Monday, March 26, 2007

Asset forfeiture abuse

Jeff Doles was acquitted of selling "drug paraphernalia" through his head shop in Gillette, Wyoming, but that didn't deter authorities. Turned away by a jury, Campbell County prosecutor Bill Eichelberger found a cooperative judge who allowed him to seize Doles's inventory anyway, even in the absence of a conviction.

The key is civil asset forfeiture, a convenient, if bizarre, bit of legal legerdemain in which a legal action is brought against objects rather than people. Money and inventory can be found guilty of a crime and seized, even when criminal defendants win their cases -- and some people are never even charged with a crime.

Civil asset forfeiture hit the headlines briefly in the 1990s after some well-publicized abuses of the power. Some of the uses, such as the confiscation by federal officials of $9,000 from a landscaper named Willie Jones, seemed indistinguishable from muggings. As a results, a modest reform measure, the Civil Asset Forfeiture Reform Act of 2000 (CAFRA) was passed by Congress and signed into law by then-President Bill Clinton, somewhat reining-in asset-grabs on the federal level. Forfeiture pretty much dropped off the public's radar after that.

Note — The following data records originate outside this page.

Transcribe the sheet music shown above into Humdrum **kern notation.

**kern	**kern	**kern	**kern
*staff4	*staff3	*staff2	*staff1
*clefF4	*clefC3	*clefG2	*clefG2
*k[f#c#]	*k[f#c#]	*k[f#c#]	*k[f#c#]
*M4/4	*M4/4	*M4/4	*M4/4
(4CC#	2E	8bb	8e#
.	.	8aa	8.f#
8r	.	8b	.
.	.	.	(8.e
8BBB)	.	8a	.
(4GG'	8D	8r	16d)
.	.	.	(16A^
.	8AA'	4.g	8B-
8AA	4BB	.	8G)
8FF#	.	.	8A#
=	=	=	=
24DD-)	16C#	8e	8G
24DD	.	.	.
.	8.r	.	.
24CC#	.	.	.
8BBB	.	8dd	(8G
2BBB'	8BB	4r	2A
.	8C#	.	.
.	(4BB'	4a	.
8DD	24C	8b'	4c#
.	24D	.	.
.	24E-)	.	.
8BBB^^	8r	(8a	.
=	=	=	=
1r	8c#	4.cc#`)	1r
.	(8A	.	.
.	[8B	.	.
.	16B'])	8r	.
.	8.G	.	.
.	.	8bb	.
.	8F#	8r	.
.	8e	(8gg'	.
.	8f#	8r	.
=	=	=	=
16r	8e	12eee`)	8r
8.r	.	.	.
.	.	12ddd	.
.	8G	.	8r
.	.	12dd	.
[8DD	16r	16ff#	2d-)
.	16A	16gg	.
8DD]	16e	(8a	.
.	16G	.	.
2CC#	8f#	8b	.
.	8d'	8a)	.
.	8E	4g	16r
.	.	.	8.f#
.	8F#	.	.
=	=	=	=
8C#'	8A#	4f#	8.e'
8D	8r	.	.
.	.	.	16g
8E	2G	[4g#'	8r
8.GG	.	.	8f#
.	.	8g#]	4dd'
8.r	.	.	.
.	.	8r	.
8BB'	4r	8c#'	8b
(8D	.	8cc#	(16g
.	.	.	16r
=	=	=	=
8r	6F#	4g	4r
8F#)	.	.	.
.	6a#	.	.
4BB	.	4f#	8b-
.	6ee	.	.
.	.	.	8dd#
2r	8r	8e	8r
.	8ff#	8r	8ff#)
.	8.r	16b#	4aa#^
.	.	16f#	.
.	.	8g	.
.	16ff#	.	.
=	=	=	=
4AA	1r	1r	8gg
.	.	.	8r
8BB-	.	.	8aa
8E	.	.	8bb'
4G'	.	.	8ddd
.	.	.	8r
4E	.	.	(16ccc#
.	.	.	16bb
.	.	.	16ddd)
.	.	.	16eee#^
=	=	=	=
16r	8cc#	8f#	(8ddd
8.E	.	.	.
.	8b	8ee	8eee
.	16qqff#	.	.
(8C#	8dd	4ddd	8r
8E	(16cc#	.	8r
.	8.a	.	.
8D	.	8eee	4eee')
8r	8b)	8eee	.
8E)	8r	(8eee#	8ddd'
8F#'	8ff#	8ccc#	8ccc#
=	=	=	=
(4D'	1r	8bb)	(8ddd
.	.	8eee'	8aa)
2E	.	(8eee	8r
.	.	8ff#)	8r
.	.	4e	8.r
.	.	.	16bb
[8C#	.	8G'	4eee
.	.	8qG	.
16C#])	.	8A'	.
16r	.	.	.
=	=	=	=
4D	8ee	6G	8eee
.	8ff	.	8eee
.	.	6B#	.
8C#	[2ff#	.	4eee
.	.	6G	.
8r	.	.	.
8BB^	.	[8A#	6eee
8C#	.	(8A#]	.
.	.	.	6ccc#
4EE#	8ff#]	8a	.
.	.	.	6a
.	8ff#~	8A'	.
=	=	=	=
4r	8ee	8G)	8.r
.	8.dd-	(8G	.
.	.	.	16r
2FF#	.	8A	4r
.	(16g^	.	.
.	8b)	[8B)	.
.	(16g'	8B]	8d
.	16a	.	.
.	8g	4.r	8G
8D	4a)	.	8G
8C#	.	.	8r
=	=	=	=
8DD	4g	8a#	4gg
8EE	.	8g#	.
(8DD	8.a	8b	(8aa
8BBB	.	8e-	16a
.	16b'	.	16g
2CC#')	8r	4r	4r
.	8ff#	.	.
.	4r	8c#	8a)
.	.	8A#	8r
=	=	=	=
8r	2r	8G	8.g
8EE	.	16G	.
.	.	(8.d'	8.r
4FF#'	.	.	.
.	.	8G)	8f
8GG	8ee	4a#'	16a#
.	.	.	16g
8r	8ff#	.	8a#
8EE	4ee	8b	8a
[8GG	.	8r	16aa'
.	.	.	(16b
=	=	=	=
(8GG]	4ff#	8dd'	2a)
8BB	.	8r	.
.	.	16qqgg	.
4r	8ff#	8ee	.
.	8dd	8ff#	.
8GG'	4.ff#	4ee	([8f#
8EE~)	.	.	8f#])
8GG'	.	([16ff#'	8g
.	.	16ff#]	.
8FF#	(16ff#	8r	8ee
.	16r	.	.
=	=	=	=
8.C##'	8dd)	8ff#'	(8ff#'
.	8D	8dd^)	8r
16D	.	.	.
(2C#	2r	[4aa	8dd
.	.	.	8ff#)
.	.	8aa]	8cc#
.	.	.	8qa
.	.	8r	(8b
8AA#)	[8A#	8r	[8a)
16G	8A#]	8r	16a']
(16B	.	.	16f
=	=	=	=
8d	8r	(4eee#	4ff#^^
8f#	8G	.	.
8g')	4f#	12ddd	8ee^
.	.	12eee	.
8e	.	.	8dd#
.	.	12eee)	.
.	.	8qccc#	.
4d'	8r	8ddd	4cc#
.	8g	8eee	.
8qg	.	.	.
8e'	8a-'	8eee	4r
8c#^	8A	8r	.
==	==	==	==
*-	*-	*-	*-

But as Doles's case demonstrates, abusive uses of asset forfeiture didn't go away; the practice is alive and well across the country. Forfeiture Endangers American Rights, a national organization, keeps a close eye on the practice, and it has yet to run short of examples of government officials using the power of the law to bypass the requirements of a criminal trial.

The fate of Doles's inventory -- convicted in lieu of its owner -- will be decided by the Wyoming Supreme Court.